Extracted page text data
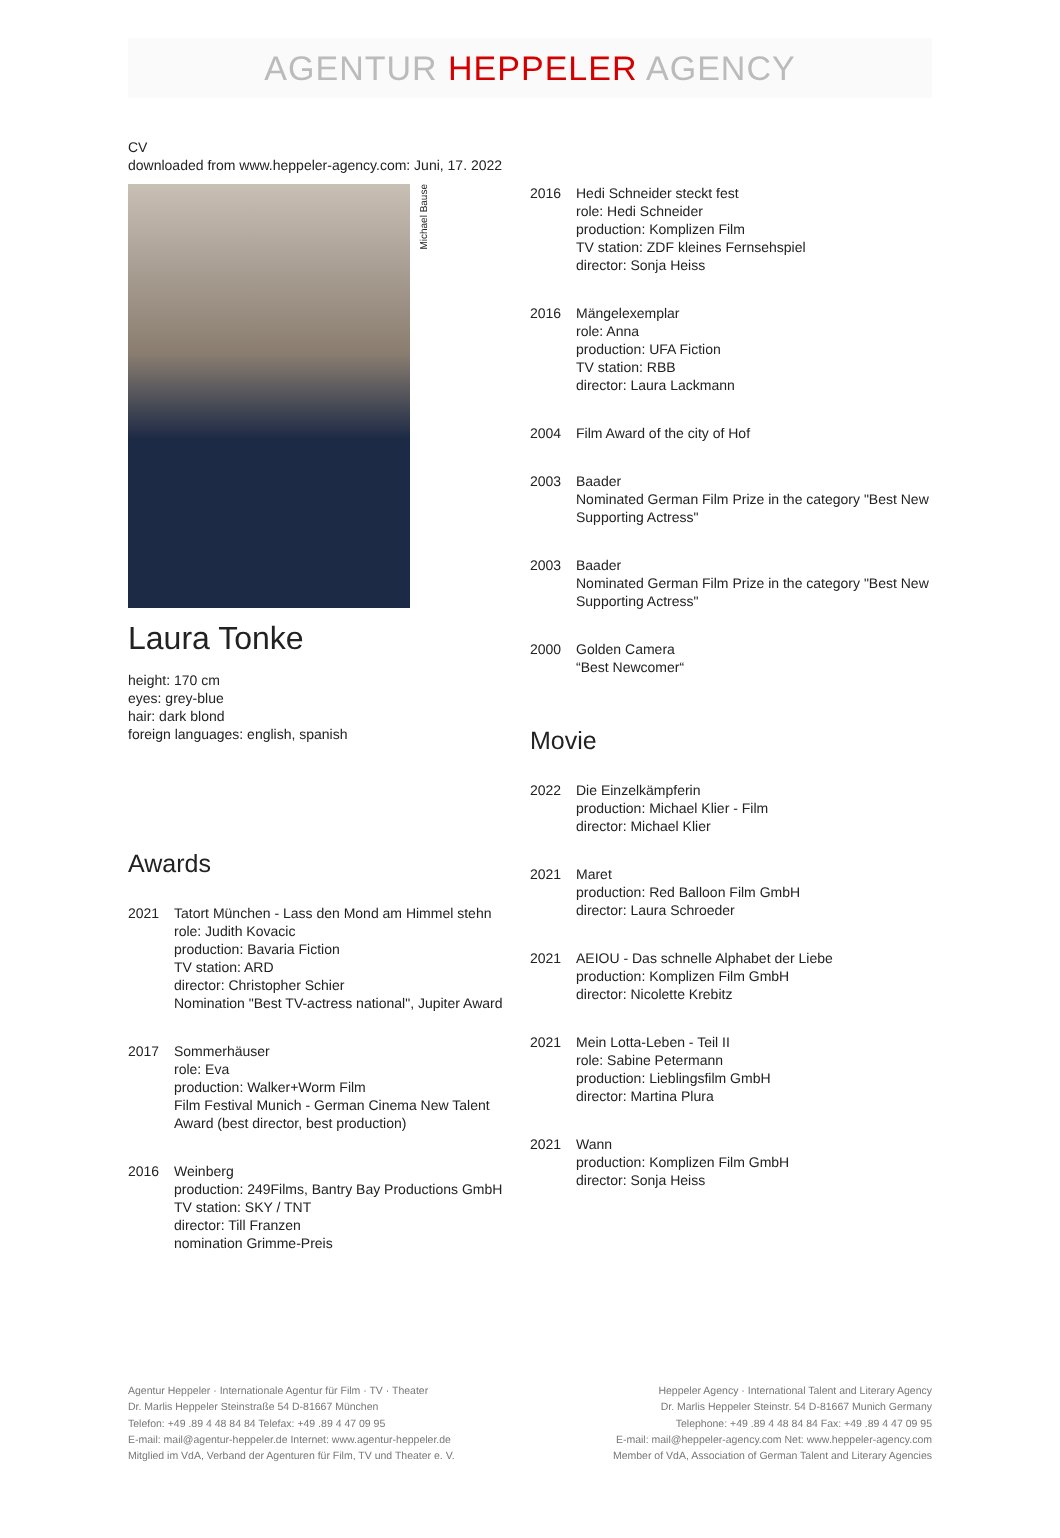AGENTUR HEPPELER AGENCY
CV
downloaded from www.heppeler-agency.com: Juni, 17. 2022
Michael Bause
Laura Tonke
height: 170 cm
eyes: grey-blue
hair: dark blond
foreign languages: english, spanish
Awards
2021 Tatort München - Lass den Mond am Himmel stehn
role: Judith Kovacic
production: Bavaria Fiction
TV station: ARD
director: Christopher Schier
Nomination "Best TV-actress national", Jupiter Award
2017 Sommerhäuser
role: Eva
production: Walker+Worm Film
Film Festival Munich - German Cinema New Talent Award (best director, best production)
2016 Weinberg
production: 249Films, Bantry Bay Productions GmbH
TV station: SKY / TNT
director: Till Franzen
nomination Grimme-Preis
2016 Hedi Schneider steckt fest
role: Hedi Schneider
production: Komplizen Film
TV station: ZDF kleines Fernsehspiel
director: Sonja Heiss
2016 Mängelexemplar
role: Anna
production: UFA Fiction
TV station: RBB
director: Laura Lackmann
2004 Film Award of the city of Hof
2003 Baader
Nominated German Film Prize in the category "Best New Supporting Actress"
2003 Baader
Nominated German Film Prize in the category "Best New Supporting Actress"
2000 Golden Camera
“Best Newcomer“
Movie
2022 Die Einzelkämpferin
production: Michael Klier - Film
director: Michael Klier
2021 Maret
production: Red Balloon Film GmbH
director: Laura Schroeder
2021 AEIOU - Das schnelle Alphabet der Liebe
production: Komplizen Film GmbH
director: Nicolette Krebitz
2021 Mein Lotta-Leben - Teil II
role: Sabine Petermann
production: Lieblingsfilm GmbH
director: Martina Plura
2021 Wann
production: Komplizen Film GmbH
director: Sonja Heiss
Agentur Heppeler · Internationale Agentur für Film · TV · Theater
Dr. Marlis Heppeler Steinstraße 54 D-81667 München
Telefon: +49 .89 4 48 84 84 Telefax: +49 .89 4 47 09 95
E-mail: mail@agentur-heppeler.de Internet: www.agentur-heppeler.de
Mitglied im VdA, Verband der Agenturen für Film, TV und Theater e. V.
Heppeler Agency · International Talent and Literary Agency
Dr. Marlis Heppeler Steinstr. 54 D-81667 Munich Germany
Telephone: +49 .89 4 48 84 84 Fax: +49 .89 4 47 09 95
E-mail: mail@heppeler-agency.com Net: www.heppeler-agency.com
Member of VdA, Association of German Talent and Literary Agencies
---
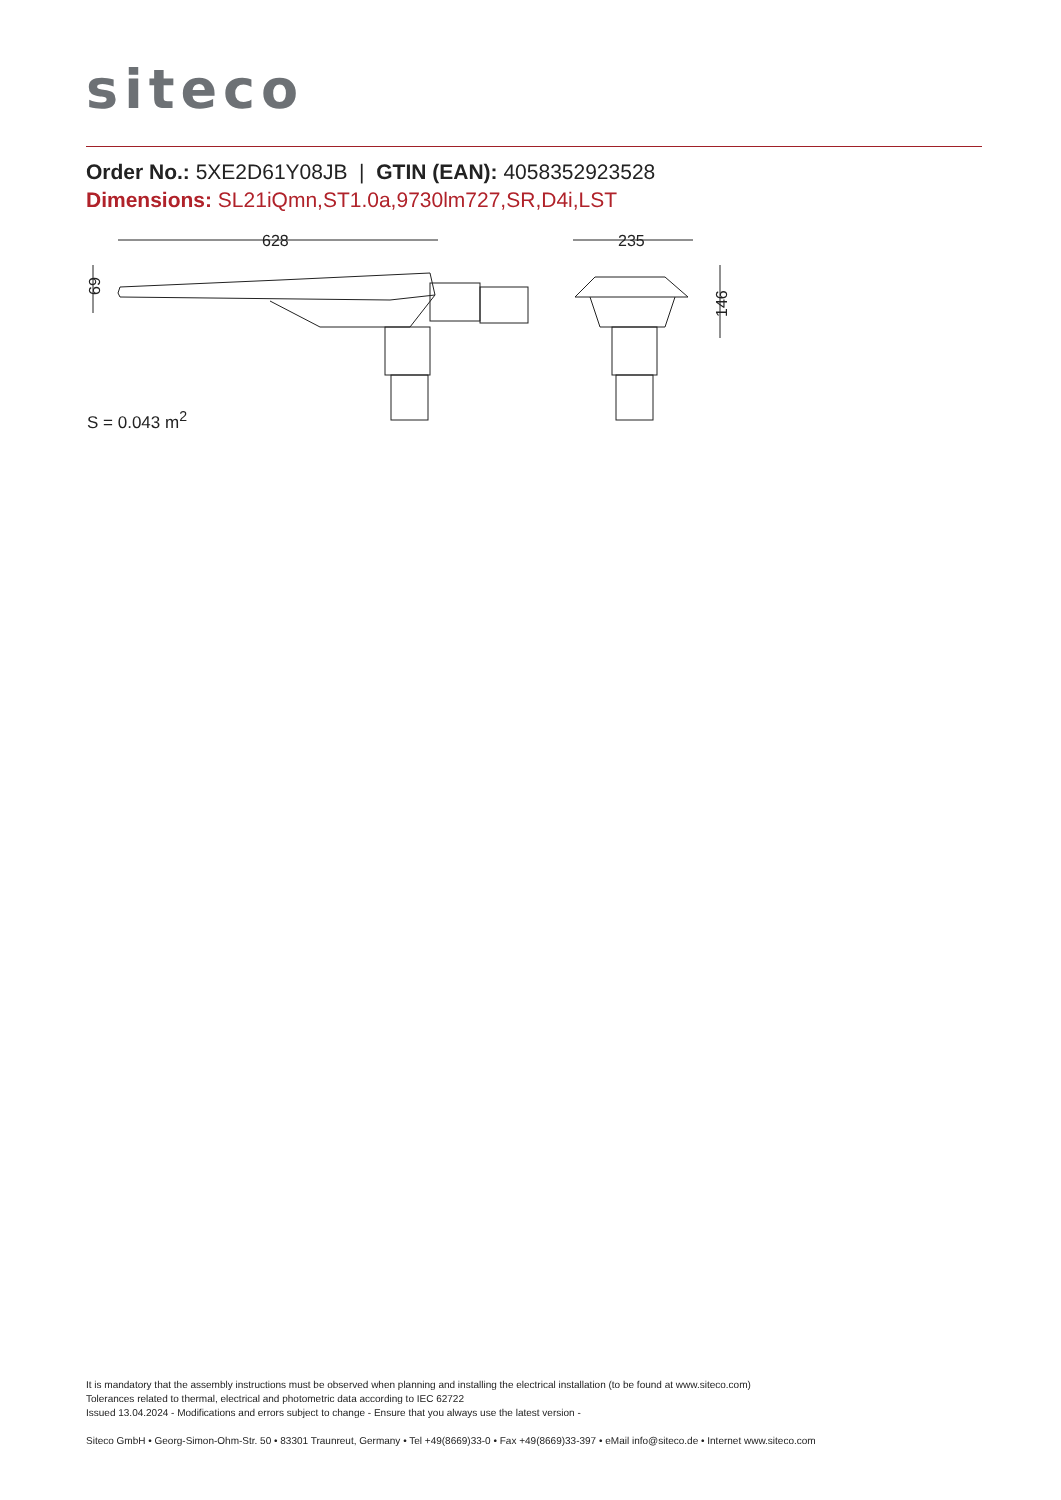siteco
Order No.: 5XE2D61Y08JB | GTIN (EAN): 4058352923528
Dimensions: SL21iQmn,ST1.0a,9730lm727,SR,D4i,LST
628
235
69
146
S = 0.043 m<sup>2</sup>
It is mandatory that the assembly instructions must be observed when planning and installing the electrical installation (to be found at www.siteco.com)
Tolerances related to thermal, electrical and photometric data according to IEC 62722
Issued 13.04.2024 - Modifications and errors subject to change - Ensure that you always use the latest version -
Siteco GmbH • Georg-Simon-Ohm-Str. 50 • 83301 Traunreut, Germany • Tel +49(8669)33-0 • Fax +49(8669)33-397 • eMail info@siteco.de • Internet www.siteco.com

• **Task to carry out**
Copy out each line of the entries where the word "Literary" is found.

• **Written answer**
Heppeler Agency · International Talent and Literary Agency
Member of VdA, Association of German Talent and Literary Agencies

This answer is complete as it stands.